Erie County Water Authority Approves Revised Rate StructureNovember 17, 2016
The Erie County Water Authority's (ECWA) Board of Commissioners has approved a revised rate structure for their customers set to go into effect Jan. 1, 2017. As a result, the vast majority of the agency's customers will see no change in their water costs - and some will achieve savings.
The new simplified rate structure categorizes customers based on their water meter size. The first group, with meters one inch or less - 97 percent of ECWA customers - will see no change in their rates. The two remaining groups, comprised of larger meter sizes and bulk customers, will see rates change based on the size of their meter.
In addition to these changes, the Board of Commissioners has voted to eliminate the summer surcharge, creating another source of savings for ECWA customers.
"While fundamentally simplifying our rate structure, we've ensured 97 percent of our customers see no increase in their water bills if they use the same amount of water next year. Some will actually see a reduction," ECWA Chairman Earl Jann said. "The same majority of our customers will also see their infrastructure charge, which has increased annually, frozen for the next three years."

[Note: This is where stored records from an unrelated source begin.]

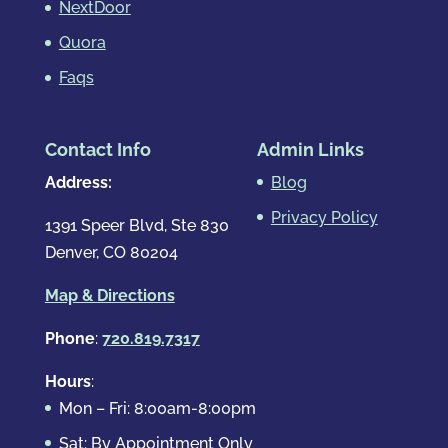
NextDoor
Quora
Faqs
Contact Info
Admin Links
Address:
Blog
Privacy Policy
1391 Speer Blvd, Ste 830
Denver, CO 80204
Map & Directions
Phone
:
720.819.7317
Hours
:
Mon – Fri: 8:00am-8:00pm
Sat: By Appointment Only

For 16 months, ECWA worked with Raftelis Financial Consultants, a national rate consultant, to review its current rate structure and cost of service model, and to survey national trends in rate design. The firm, which works closely with the American Water Works Association, made recommendations that were accepted by the Authority. The new rates are effective Jan. 1, after filing the rate consultants' recommendation with the Authority's bond trustee.
The last time the Authority conducted a rate study was in 1992. Since that time, the profile of our customers has changed dramatically, presenting the need to revisit how our customers are charged.
The Authority's capital budget - the amount devoted to infrastructure replacement - was $28 million in 2016 and is increased by $4 million to $32 million for 2017. A combination of bond refinancing and other increased efficiencies within the Authority made this possible. As a result, more funds will be committed to upgrading the distribution system - pipelines, tanks, plants, and pump stations.
"Our work to redefine our rate structure was centered around the idea that our customers come first," Jann said. "And we wanted to introduce both simplicity and fairness for their benefit."